How should we define salvation? If we think of salvation as merely being redeemed by the blood of Jesus and secured a place in heaven, then we mock the greater intent. Salvation from sin is a continual, ongoing work of the Holy Spirit in our lives Who gives us the power to live free from our past lives and to embrace the newness of life as spoken by the Apostle Paul (II Corinthians 5:17). We must daily strive to enter into the fullness of what Christ has given us through His death, burial, and resurrection. It is not our heritage as sons and daughters of the Most High God to remain the same. Indeed, He has given us all things pertaining to life and godliness (II Peter 1:3). With that gift comes the responsibility to work out what He has worked in those who call themselves "redeemed." If we call ourselves Christians, it is our destiny to first embrace the salvation He has granted, and then to allow it to permeate every area of our lives. While this may be simple in concept, it is often not easy in application. True, it is relatively straightforward to love those who love us. But what of those who despitefully use or abuse us? On these occasions, we are confronted by our inability to love, and are more apt to behave quite the opposite from that of our Savior.
For someone to say that all we need to do is confess that we are Christ's children in order to love those who hate us, have missed an important lesson regarding working out our salvation toward sanctification. To simply say, "I love all people because Christ is in me" is naive and unrealistic in respect to the reality. I can repeat over and over again that I love someone who slanders me, yet if I don't possess that love toward them, then my confession is flawed. What is often needed is an "act of love" to reinforce the confession toward this unseemly person. To say that we love someone and then to do nothing to show otherwise is an empty gesture. Proverbs tells us that ... "a gentle answer turns away wrath, but a harsh word stirs up anger." (Proverbs 15:1) This is a demonstration of how the confession of love becomes an act of love. The Apostle James calls this dynamic putting works with your faith. (James 2:20) If we believe that Christ has given us His love, then we should be acting it out. Too often, I believe that many Christians don't really believe that Jesus has given them "all things in the Beloved" for their actions deny their confession. If they truly believed that all things godly were theirs, doesn't it make sense that they would be living out their reality? Instead, many continue in their old way of thinking and acting, letting their unregenerate self rule their existence. They lack the understanding or the revelation that God lives within them. For many, they lethargically believe that their Christian life is "okay" and that there is no reason to attempt anything different. These don't see a need to cry to God for His Spirit of Wisdom and Revelation that would reveal who they truly are in Christ, and how they should be acting out the precious gift of salvation to others. (Ephesians 1:17-19)

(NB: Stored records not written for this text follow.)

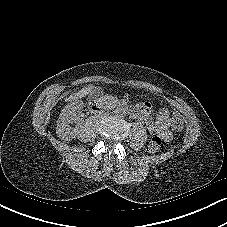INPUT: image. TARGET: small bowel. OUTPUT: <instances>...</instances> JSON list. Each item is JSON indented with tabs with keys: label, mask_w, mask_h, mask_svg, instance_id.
I'll use <instances>...</instances> for the list:
<instances>
[{
	"label": "small bowel",
	"mask_w": 227,
	"mask_h": 227,
	"mask_svg": "<svg viewBox=\"0 0 227 227\" xmlns=\"http://www.w3.org/2000/svg\"><path fill=\"white\" fill-rule=\"evenodd\" d=\"M135 110L138 112L135 119L142 120L150 134L158 135L166 142L172 139L170 111L167 108H160L156 120L152 119L151 106L148 103Z\"/></svg>",
	"instance_id": "1"
}]
</instances>
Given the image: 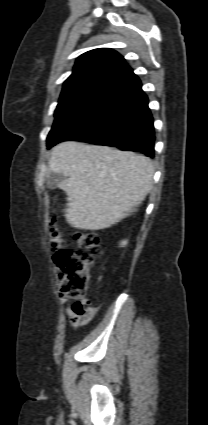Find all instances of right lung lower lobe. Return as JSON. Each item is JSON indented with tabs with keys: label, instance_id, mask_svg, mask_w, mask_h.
<instances>
[{
	"label": "right lung lower lobe",
	"instance_id": "1",
	"mask_svg": "<svg viewBox=\"0 0 208 425\" xmlns=\"http://www.w3.org/2000/svg\"><path fill=\"white\" fill-rule=\"evenodd\" d=\"M49 135L55 140L52 146L83 141L154 157L153 117L141 81L131 68L95 99L66 114Z\"/></svg>",
	"mask_w": 208,
	"mask_h": 425
}]
</instances>
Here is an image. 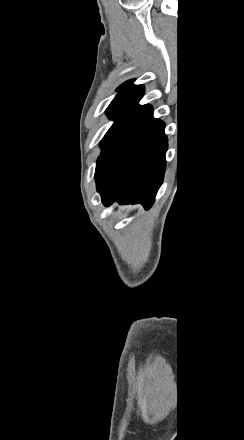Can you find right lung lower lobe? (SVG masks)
Listing matches in <instances>:
<instances>
[{
	"label": "right lung lower lobe",
	"instance_id": "1",
	"mask_svg": "<svg viewBox=\"0 0 244 440\" xmlns=\"http://www.w3.org/2000/svg\"><path fill=\"white\" fill-rule=\"evenodd\" d=\"M150 105H136L103 143L95 172L105 206L141 203L149 209L162 184L167 151L165 124L152 116Z\"/></svg>",
	"mask_w": 244,
	"mask_h": 440
}]
</instances>
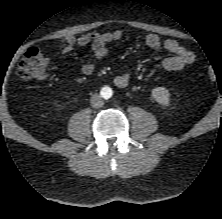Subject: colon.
<instances>
[{
	"instance_id": "obj_1",
	"label": "colon",
	"mask_w": 222,
	"mask_h": 219,
	"mask_svg": "<svg viewBox=\"0 0 222 219\" xmlns=\"http://www.w3.org/2000/svg\"><path fill=\"white\" fill-rule=\"evenodd\" d=\"M50 65L49 58L38 48L28 49L21 58L16 74L19 80H40L47 76ZM208 78L214 80L216 78L215 70L209 64L205 65Z\"/></svg>"
}]
</instances>
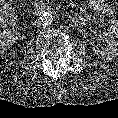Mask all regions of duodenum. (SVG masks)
Here are the masks:
<instances>
[{"mask_svg":"<svg viewBox=\"0 0 118 118\" xmlns=\"http://www.w3.org/2000/svg\"><path fill=\"white\" fill-rule=\"evenodd\" d=\"M51 9V6L41 0H35V11L39 14H43ZM73 23L77 27L83 26V20L80 16L73 18Z\"/></svg>","mask_w":118,"mask_h":118,"instance_id":"410a0bca","label":"duodenum"}]
</instances>
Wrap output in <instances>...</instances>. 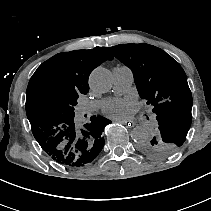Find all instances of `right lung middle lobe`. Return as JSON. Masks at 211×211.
Instances as JSON below:
<instances>
[{
    "instance_id": "right-lung-middle-lobe-1",
    "label": "right lung middle lobe",
    "mask_w": 211,
    "mask_h": 211,
    "mask_svg": "<svg viewBox=\"0 0 211 211\" xmlns=\"http://www.w3.org/2000/svg\"><path fill=\"white\" fill-rule=\"evenodd\" d=\"M77 96H64L51 99L44 110V117L49 120L56 121V125H60L64 121L74 119V107L77 105ZM55 129L56 127H52ZM65 143H61L59 148L62 149Z\"/></svg>"
}]
</instances>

In his writings, Paul's desire was for all to understand who they were in God's Son, even as Jesus knew who He was in His Father. Paul spoke the words for the Philippians to "work out their salvation with fear and trembling" only after giving them the model of how Christ Jesus accomplished this in the previous verses. In verse seven of Philippians chapter two, Paul tells us that Jesus Christ emptied Himself of His Deity, taking on the flesh of man. In so doing, He denied Himself the limitless power of God and chose instead to understand who He was, and how He was to act. Jesus understood, through divine revelation, who it was that lived within Him. However, He still needed to WORK OUT that relationship to the world at large. His life became that of the REVELATION of God within Him, the INSPIRATION of what God could do through Him, and finally the DIVINE COMMISSIONING to work out the Father's salvation to a lost and dying world. By perfectly drawing upon the grace that His Father provided to Him in earthly flesh, He perfectly moved in the exact representation of His Father's will while on earth. Therefore, God highly exalted Him once again to His place in the eternal Godhead.
While we will never achieve Christ's perfect submission to the Father, we are commissioned to look to Jesus as our role model regarding salvation. God has given us the Divine Nature, the very Spirit that dwelt in Christ Jesus, to reign in our mortal bodies. It is therefore our spiritual duty to "empty ourselves" of the old nature and to work out salvation in both our lives and those around us. It is not enough to know that Jesus has justified us according to His work on Calvary. We must keep coming to Him, seeking Him to fill us with His enduing power as we empty ourselves of our past, carnal life. Only as we give ourselves to Him in perfect submission, can we be equipped to work out the salvation He has so graciously given. Faith without works, beloved, are inseparable. We must understand that God has given us all power through the cross of Christ. It is our highest duty to act like Christians, and to allow His Spirit to work through us. Without Christ's demonstration of His Person in our lives, can we truly claim to be His? May God give us His wisdom in this and much more!
Heavenly Father, help us to work the works of Jesus by demonstrating His love through us. May the gifts of the Holy Spirit be manifested through lives that are emptied, intent on working out salvation both in our hearts and lives and those of others. In Jesus' Name, Amen.